Fantasy
Angela supplemented her work as a photographer by moonlighting as a phone sex operator. She was surprised, when she answered the ad for the job, that the profession still existed. It seemed like a relic, a sexual deviation from a time before the smorgasbord of porn could be accessed by a key stroke and a mouse click. But there were still some who liked their sexual gratification old school. Old men, she knew, but then she was no longer so young herself.
All of her friends had kids and mortgages and 401ks, but Angela had her art. She drove around the country in an old bread delivery van. A queen-size mattress squeezed in the back, so it bunched up at the sides. Took pictures of fading landmarks—hole-in-the-wall bars and Piggly Wigglys and dilapidated Seven Elevens—relics of a time already coming to pass. At night, after she’d uploaded the photos to her laptop, she turned on the sex line and she lay down on the mattress, taking her calls.
She had a few regulars—men who punched in the number five for Misty. Pete liked when she spoke in a small babyish voice and act surprised by his verbal advances. Lance wanted her to take control, order him to suck her tits and take out his cock. But Marty was more innocent. Their first conversation, he started off by telling her about a Rothko exhibit he had been to, and Angela, forgetting the Misty façade, had said “I love Rothko. The way he’s able to exude emotion through pure color. It’s so raw.”
“Ah,” Marty said. “You’re an artist!”
“No, no,” Angela said, affecting her Misty voice again. “I mean I went to a museum once. I saw a painting of a girl spread out on a sofa, her dress falling down her shoulder. Imagine me like that.”
“Don’t do that,” Marty said. “You were real for a moment, I want that.”
Angela hesitated. It was easy for her to be Misty, to perform their fantasies for these men. It kept them separate from her.
“Please,” Marty said. “Let’s just pretend we are meeting in a museum on a date. We are two young people who like art. We walk through the museum, and we have such a good time that I ask you around the corner for coffee. It’s raining outside so I drape my coat over your head to keep your hair from getting wet.”
“I curled it for the date and wore lipstick,” Angela switched the phone to the other ear and settled her head back into her pillow. “I order a latte and you order a coffee with room for cream.”
“You smile at me when I sit down, and we talk about the art at The Met. Have you been to The Met?”
“Yes,” Angela said.
“Good,” Marty said. “What’s your favorite piece there?”
“Untitled Film Still #21.”
“Cindy Sherman,” Marty said. “Let me guess, you’re a photographer.”
“Guilty,” Angela said, and smiled, forgetting herself.
“You’re just out of art school and new to the city. You live in a six-floor walk-up in a two-bedroom with three roommates and you’re working reception at a gallery just barely making rent, but you’re young and your idealistic and you have dreams, and that means more to you than money.”
“And you’re what?” Angela said. “Another starving artist?”
“No, no, I never had the talent. I’m getting my PHD in Art History from Columbia, and I’m incredibly jealous of you—your passion and your ability—and I adore you.”
The next day, Angela felt a new energy surging through her.

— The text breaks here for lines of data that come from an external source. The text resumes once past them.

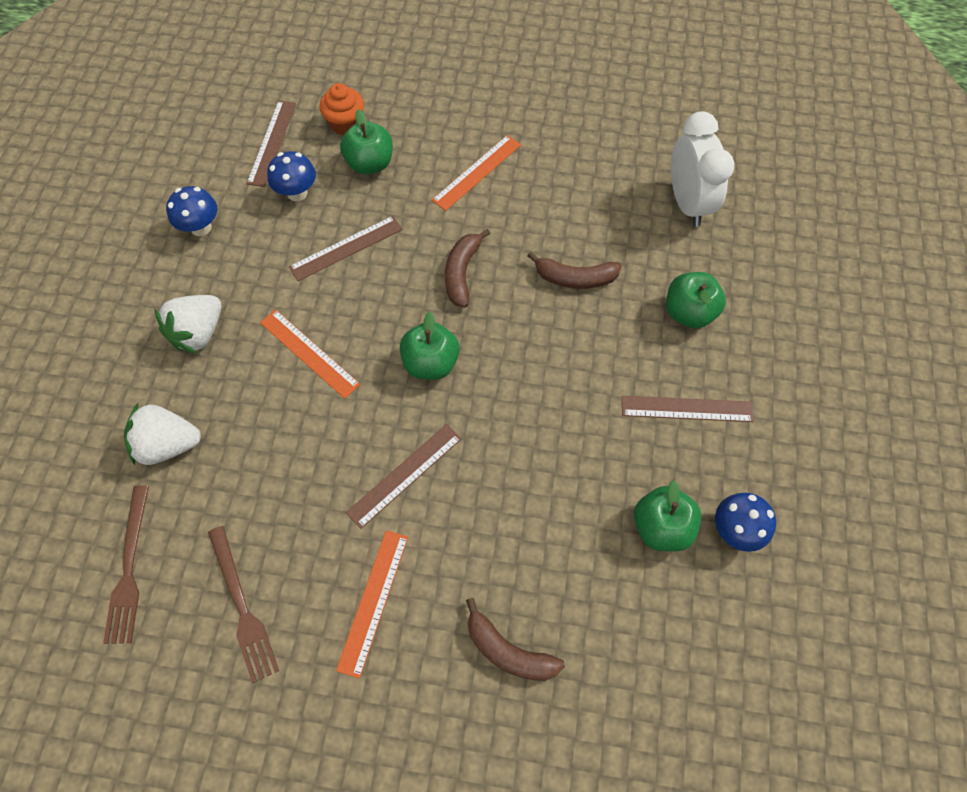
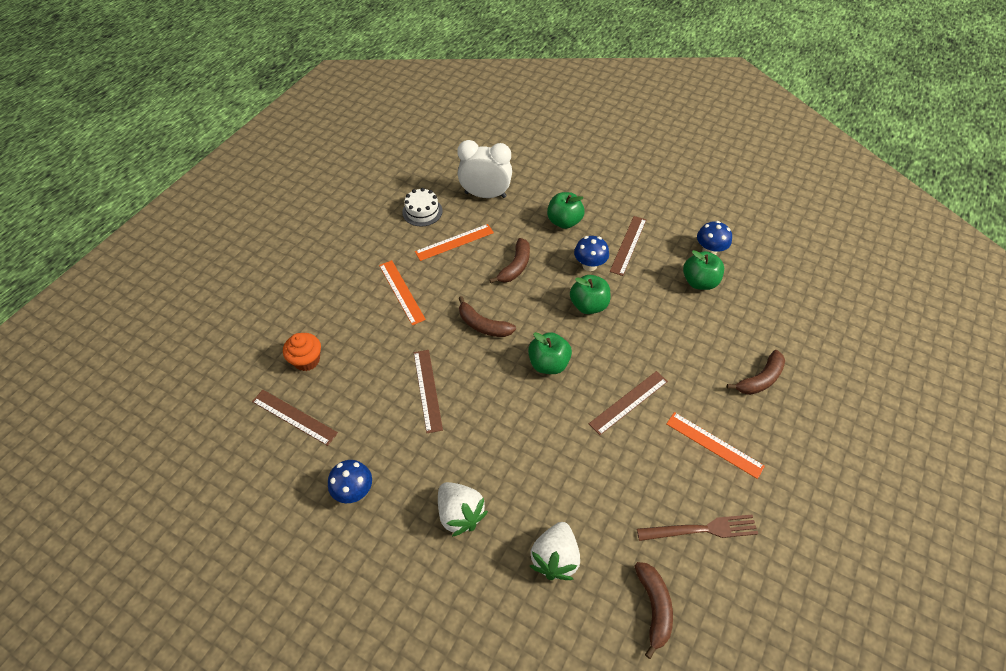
camera: 70 degrees left, 10 degrees down
brown fork [103,485,149,644] -> brown banana [634,562,673,659]
orange ruler [260,309,360,399] -> orange ruler moved to [415,224,494,261]
blue mushroom [267,151,316,201] -> blue mushroom moved to [574,236,609,271]
green apple [340,109,393,174] -> green apple moved to [570,275,610,314]
brown ruler [346,424,462,529] -> brown ruler turned 75 degrees clockwise [589,371,668,435]
none -> white cake [402,188,443,226]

Every time she pointed her camera lens at a broken-down marquee or a girl standing in an entryway, her spaghetti strap slipping down her shoulder, it was as if she were seeing before her a piece of her soul.
In the evening she logged onto the hotline hoping for another call from Marty. Felt less conviction than usual when she commanded Lance to squeeze her tits.
When she didn’t hear from him in a week, Angela decided Marty’s call had been a one off. Maybe he found a girl he liked better, or maybe calling in had been an experiment and he didn’t feel the need to repeat it. But then he called, late one night when Angela was parked in a campsite in Georgia, sipping from a cheap bottle of Merlot.
“Sorry,” he said. “I meant to call you sooner, but I got caught up working on my dissertation.”
“It’s okay,” Angela said. She was not Misty, but she wasn’t herself. She was a different Angela, someone younger. Someone who still had hope that the work she was doing would make a difference. Someone who was still making easy sacrifices. “How is your dissertation coming along?”
“Great!” he said, and Angela heard the weariness fall away. He sounded almost exuberant, like a twenty-year old. “Warhol invited me down to The Factory to view his pieces for his new exhibit. His films are raw, but I think he is really hitting on something about the cult of celebrity and how it’s infiltrated American life.”
“In the future we’ll all be famous for fifteen minutes,” Angela said.
“Right,” Marty laughed. “That’s what Andy said.”
Angela took another sip of the wine and repositioned herself so that her back was up against the side of the van and her legs stretched out in front of her. She had been imaging them in the late nineties, when she was just graduating from college. For a moment, the rust stain on the ceiling and the wine and her Nikon camera resting on her pillow had felt like a manifestation of her young self’s ambitions, a fantasy she had taken and shaped into a life.